## [Tasks for this exercise]
1. From the forum thread on adding malt to wine, explain in one to three sentences why WVMountaineerJack says he mentioned ELDME.
2. Answer these from the forum thread on adding malt to wine:
(a) What fruit does gtberg add to the peach wine for color?
(b) What stage of fermentation is gtberg's wine in at the time of the post?
(c) How big is the bag of ELDME that maurtis has in the brew closet?
** Selected text follows **
Liquid malt extracts can leave an aftertaste described as "liquid extract tang" . I don't like that. When I made beer, I quickly gave up on liquid malt extracts and went to all grain brewing. I never tasted tang when I used dry malt extract to boost the s.g. of my wort.


----------



## WVMountaineerJack (Nov 13, 2014)

Thats one reason I mentioned ELDME, leaves very little taste in the amounts used but does leave lots of body. A strawberry at 10lb or more berry/gal with ELDME and a little bit of oak (and maybe just a handful of dried elderberries for color and tannins) makes a very luscious drink. WVMJ


----------



## gtberg (Nov 14, 2014)

I'm making a peach wine with a little bit of blueberry for color. It comes out looking like a nice rose and it tastes very smooth. I could serve this to you, and you'd never know it was a peach wine. Very mellow in flavor. I'm guessing the malt adds some body and mellowness to the taste.


----------



## WVMountaineerJack (Nov 14, 2014)

Did you add malt to this? Looks like you need a lot more peaches if you cant taste them at least in their fermented form. WVMJ



gtberg said:


> I'm making a peach wine with a little bit of blueberry for color. It comes out looking like a nice rose and it tastes very smooth. I could serve this to you, and you'd never know it was a peach wine. Very mellow in flavor. I'm guessing the malt adds some body and mellowness to the taste.


----------



## gtberg (Nov 14, 2014)

Yes, I did add malt. I'm still in primary fermentation currently. It's my first attempt at wine, and I took the recipe of a friend of mine after tasting his wine. All the science aside, the proof is in the taste of the finished wine, and after tasting his wine, I'm a believer. Maybe my next batch, I'll try making it without the malt and see the difference in the finished wine. At this point, I'm overwhelmed with too much information from everything I've read. But that was one thing I couldn't find any information about was what the purpose of adding malt to wine does.


----------



## maurtis (Nov 14, 2014)

I wonder how some DME in a Dragon Blood would work out? Some easy extra body might be nice.

How much are you guys using in your peach and strawberry wines? Say, for a 6 gallon batch, would I just go with one lb of ELDME? I happen to have a 1lb bag in my brew closet waiting for a place to go!


----------



## olusteebus (Nov 14, 2014)

I happen to have 2 bags of dme. I may try that with SP sometime.


----------
** End of Selected text **
** Extracted data follows **
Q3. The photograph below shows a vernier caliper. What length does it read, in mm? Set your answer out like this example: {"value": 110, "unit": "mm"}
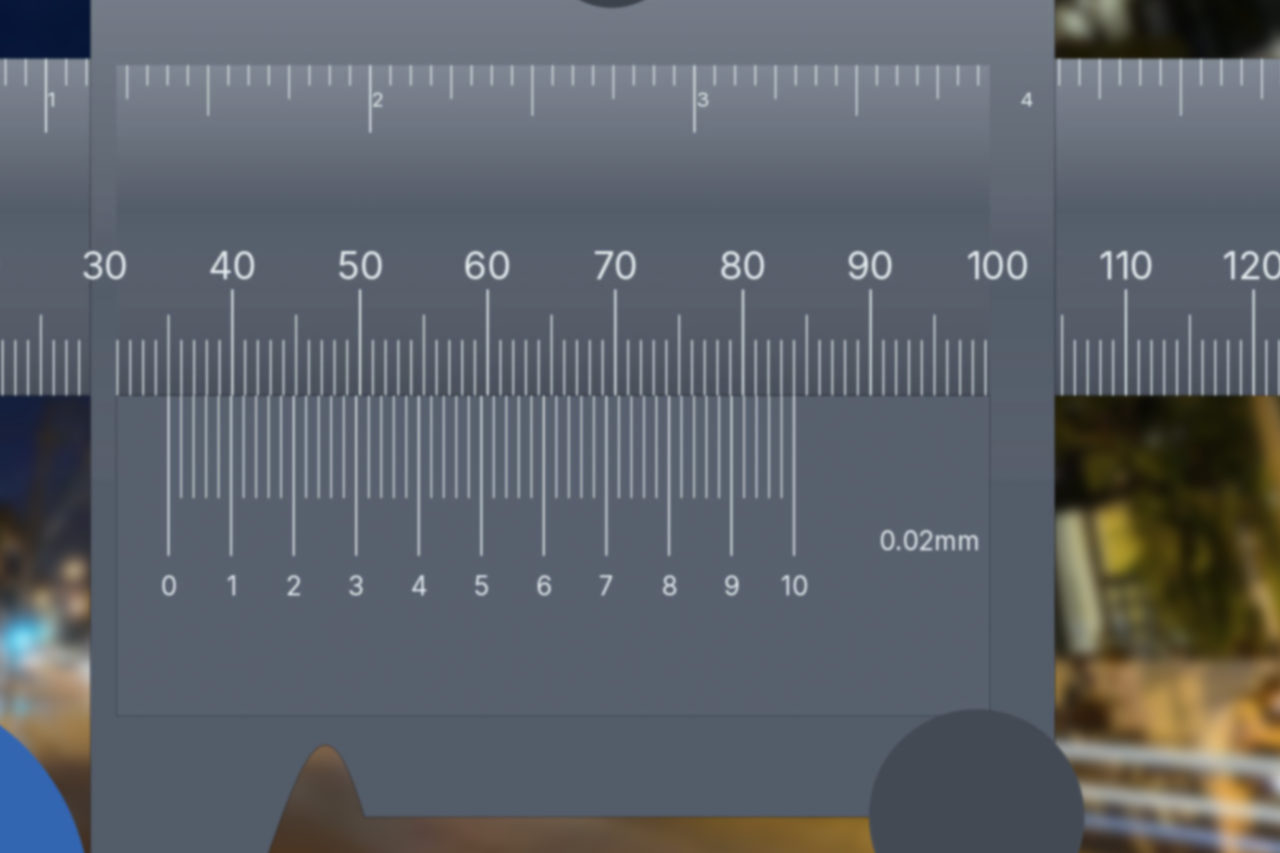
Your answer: {"value": 35.0, "unit": "mm"}
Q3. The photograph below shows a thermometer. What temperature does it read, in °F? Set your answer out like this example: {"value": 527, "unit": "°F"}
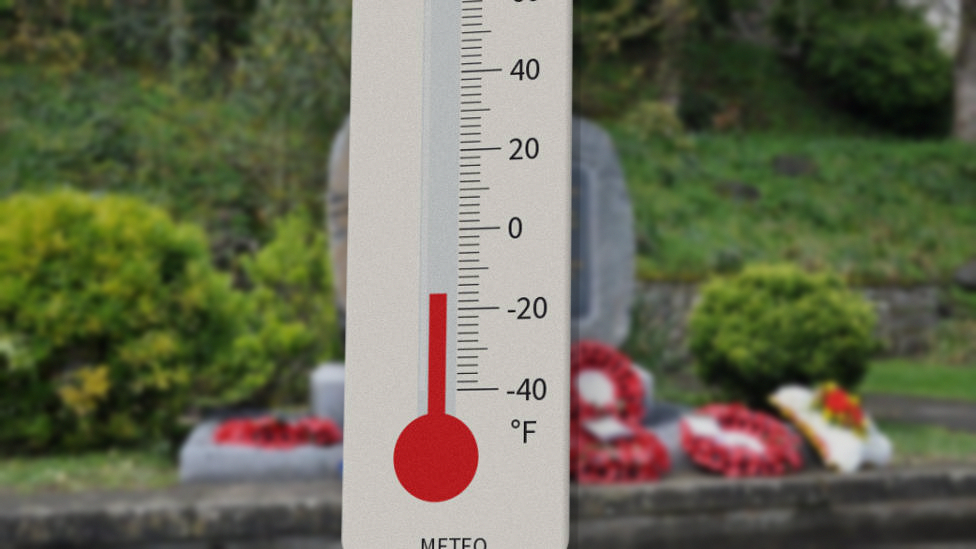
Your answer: {"value": -16, "unit": "°F"}
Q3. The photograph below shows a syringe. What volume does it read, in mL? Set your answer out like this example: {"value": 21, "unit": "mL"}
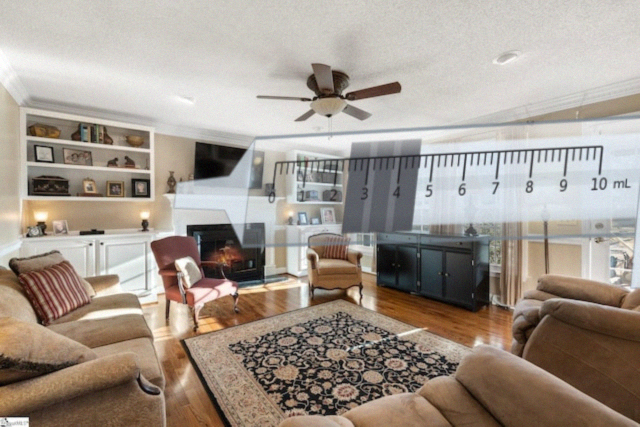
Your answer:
** End of Extracted data **
## [Numbered answers]
1. He says one reason he mentioned ELDME is that, in the amounts used, it leaves very little taste but still adds lots of body.

2.
(a) Blueberry.
(b) Primary fermentation.
(c) 1 lb.